> EXCERPTED PASSAGE:
AES-256 in CBC mode w/ PKCS#7 with cryptographically-secure, randomly generated IVs
Modified ~~Fernet~~ Tokens (sans timestamp and version fields) using HMAC-SHA-256 for authentication.
X25519 key exchange and HKDF for key derivation
Ed25519 for identity and verification.

AES-CBC-256 w/ PKCS#7

AES is a block cipher: it operates on exactly one 128-bit (16-byte) block at a time. To encrypt variable-length data, you need to run it in a mode of operation.

Block cipher modes are agnostic to the underlying cipher. The same ideas apply whether you’re using AES, Blowfish, or anything else. We’ll stick to AES throughout.

The naive approach gives you the first mode, ECB (Electronic Code Book): slice the plaintext into 16-byte blocks and encrypt each one independently. The output blocks are then concatenated into the ciphertext. ECB is easy to understand, but it still leaves a lot to be desired in terms of security. Because each block is encrypted independently with the same key, identical plaintext blocks produce identical ciphertext blocks. This means larger patterns in the data survive encryption. The classic demonstration is encrypting a bitmap image — the outlines of the original picture remain clearly visible in the ciphertext.

[Limb landmark coordinates]
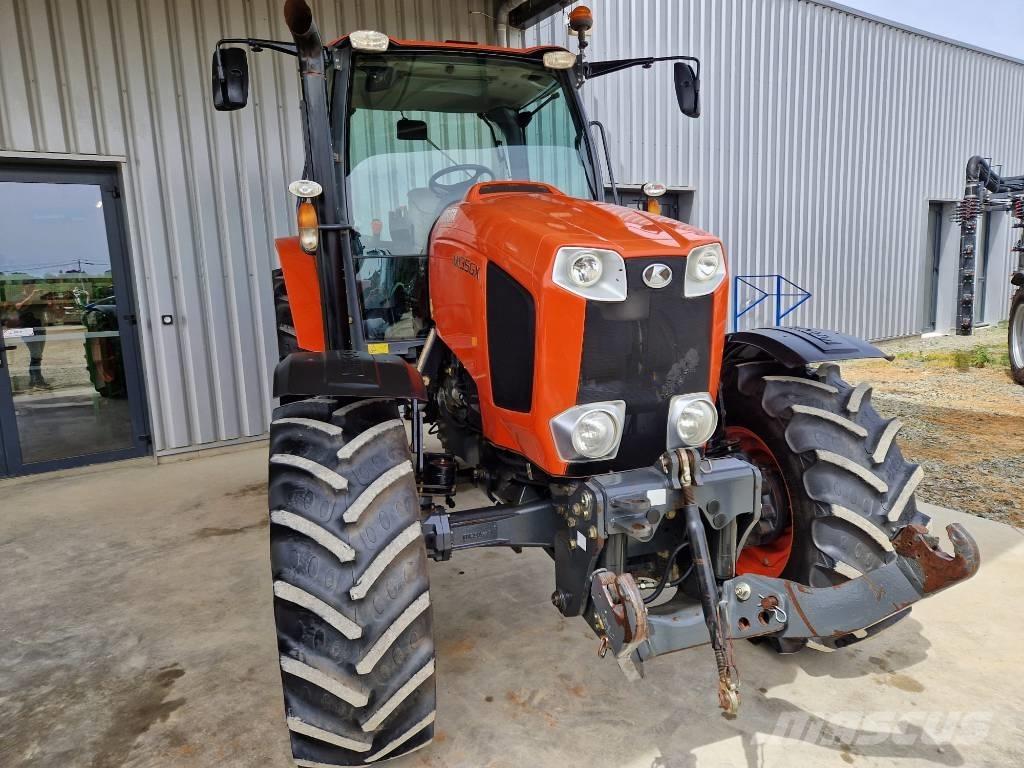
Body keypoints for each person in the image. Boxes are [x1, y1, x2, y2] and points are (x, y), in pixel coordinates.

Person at [14, 281, 49, 389]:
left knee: (37, 356)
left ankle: (33, 380)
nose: (33, 287)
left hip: (40, 329)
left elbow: (47, 309)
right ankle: (38, 381)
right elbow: (19, 306)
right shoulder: (19, 297)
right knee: (36, 355)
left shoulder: (37, 298)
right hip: (27, 330)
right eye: (30, 285)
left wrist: (47, 299)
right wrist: (32, 296)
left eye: (34, 285)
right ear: (24, 286)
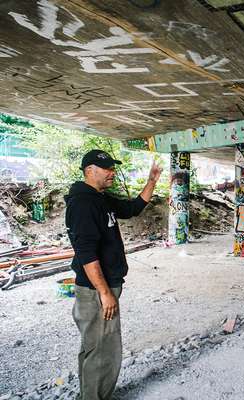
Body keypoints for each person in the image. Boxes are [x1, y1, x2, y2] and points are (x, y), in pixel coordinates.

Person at [65, 149, 162, 400]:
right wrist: (105, 293)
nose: (112, 172)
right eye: (106, 168)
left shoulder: (100, 198)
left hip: (104, 287)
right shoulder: (83, 203)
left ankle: (89, 395)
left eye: (112, 167)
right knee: (103, 350)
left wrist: (151, 181)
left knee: (95, 347)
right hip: (97, 290)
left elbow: (132, 209)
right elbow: (86, 253)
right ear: (89, 171)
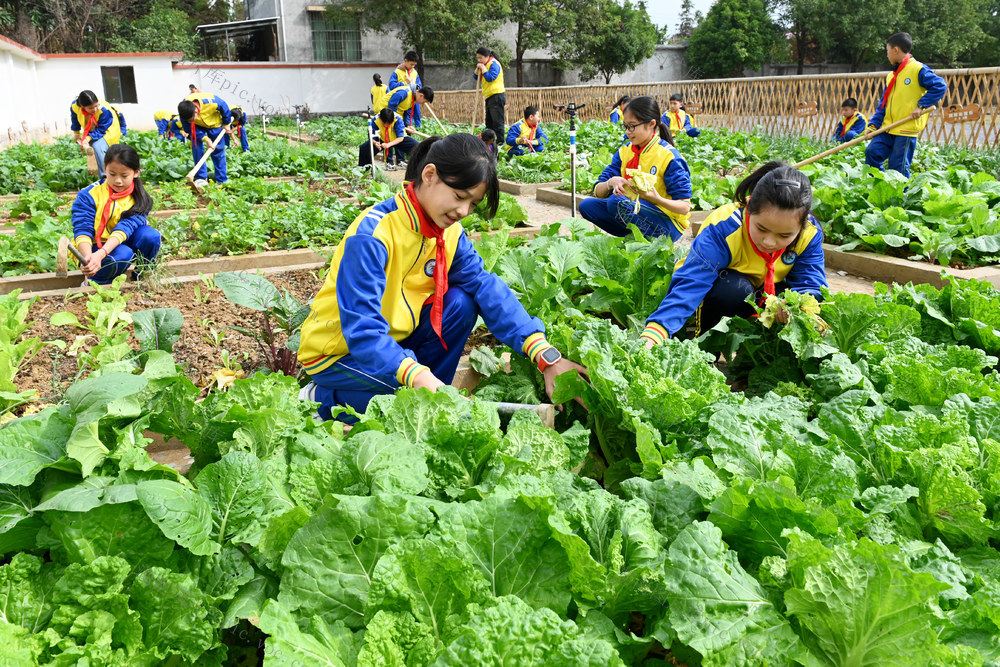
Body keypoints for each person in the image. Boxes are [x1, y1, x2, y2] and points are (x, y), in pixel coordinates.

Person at [297, 133, 587, 422]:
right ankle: (321, 399)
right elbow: (363, 332)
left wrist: (545, 355)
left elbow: (484, 286)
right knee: (405, 397)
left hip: (394, 341)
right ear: (430, 174)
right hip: (341, 352)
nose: (463, 211)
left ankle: (431, 390)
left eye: (473, 204)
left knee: (461, 303)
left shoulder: (448, 233)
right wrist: (417, 376)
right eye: (460, 196)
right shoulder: (373, 235)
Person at [640, 161, 826, 345]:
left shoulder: (809, 234)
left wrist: (793, 305)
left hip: (767, 297)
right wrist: (655, 332)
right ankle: (707, 344)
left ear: (804, 222)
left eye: (784, 235)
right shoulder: (724, 226)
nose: (769, 242)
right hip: (725, 291)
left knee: (798, 301)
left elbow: (811, 285)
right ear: (749, 206)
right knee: (733, 289)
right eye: (761, 228)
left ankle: (761, 344)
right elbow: (692, 283)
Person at [579, 96, 692, 241]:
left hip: (668, 223)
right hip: (632, 209)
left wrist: (656, 199)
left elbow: (684, 206)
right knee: (588, 206)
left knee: (616, 202)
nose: (628, 131)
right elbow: (598, 192)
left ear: (651, 124)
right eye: (625, 126)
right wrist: (610, 182)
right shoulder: (624, 151)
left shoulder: (669, 156)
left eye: (632, 126)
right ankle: (633, 239)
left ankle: (648, 241)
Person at [71, 143, 160, 285]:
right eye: (112, 174)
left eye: (124, 175)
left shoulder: (139, 198)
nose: (118, 181)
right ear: (105, 169)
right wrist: (89, 258)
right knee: (123, 254)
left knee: (151, 236)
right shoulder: (89, 194)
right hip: (93, 246)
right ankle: (95, 280)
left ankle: (143, 274)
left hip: (117, 241)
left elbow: (125, 228)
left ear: (136, 173)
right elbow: (83, 229)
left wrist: (101, 254)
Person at [865, 32, 947, 178]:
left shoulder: (918, 69)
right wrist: (873, 125)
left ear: (895, 50)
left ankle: (900, 198)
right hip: (888, 127)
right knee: (872, 152)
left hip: (905, 129)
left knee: (898, 167)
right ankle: (877, 186)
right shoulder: (891, 76)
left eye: (887, 51)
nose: (887, 55)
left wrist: (921, 105)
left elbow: (940, 86)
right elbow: (883, 104)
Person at [178, 91, 232, 186]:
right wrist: (205, 139)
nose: (189, 121)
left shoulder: (212, 102)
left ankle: (221, 179)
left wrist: (226, 123)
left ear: (196, 111)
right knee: (197, 148)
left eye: (191, 119)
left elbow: (225, 107)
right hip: (197, 127)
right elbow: (189, 129)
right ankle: (201, 178)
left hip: (215, 123)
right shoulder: (185, 112)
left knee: (218, 151)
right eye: (188, 120)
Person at [69, 90, 122, 179]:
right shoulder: (75, 106)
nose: (94, 109)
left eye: (96, 106)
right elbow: (75, 118)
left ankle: (105, 177)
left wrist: (88, 138)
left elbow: (102, 129)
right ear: (82, 106)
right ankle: (109, 174)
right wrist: (76, 133)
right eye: (90, 108)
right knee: (97, 147)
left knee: (97, 147)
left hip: (109, 128)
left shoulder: (103, 110)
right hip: (93, 128)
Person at [474, 46, 506, 141]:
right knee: (489, 123)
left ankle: (500, 143)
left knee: (497, 123)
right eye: (478, 58)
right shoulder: (485, 65)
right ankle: (489, 142)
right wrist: (477, 70)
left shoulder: (494, 64)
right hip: (489, 96)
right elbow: (476, 77)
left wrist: (483, 69)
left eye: (481, 58)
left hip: (497, 95)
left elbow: (490, 78)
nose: (479, 60)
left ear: (487, 56)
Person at [388, 52, 422, 124]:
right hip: (400, 102)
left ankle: (416, 129)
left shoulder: (415, 73)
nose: (413, 66)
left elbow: (420, 87)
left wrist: (413, 85)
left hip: (411, 101)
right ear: (406, 61)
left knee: (412, 119)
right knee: (399, 123)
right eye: (411, 64)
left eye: (414, 65)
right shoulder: (397, 72)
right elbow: (391, 86)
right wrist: (404, 83)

> GOAL OF THE EXERCISE:
In the cryptography passage above, copy everything from "Block cipher modes" down to "in the ciphertext.", substituting "Twofish" for "Blowfish".

> COMPLETED EXERCISE:
Block cipher modes are agnostic to the underlying cipher. The same ideas apply whether you’re using AES, Twofish, or anything else. We’ll stick to AES throughout.

The naive approach gives you the first mode, ECB (Electronic Code Book): slice the plaintext into 16-byte blocks and encrypt each one independently. The output blocks are then concatenated into the ciphertext. ECB is easy to understand, but it still leaves a lot to be desired in terms of security. Because each block is encrypted independently with the same key, identical plaintext blocks produce identical ciphertext blocks. This means larger patterns in the data survive encryption. The classic demonstration is encrypting a bitmap image — the outlines of the original picture remain clearly visible in the ciphertext.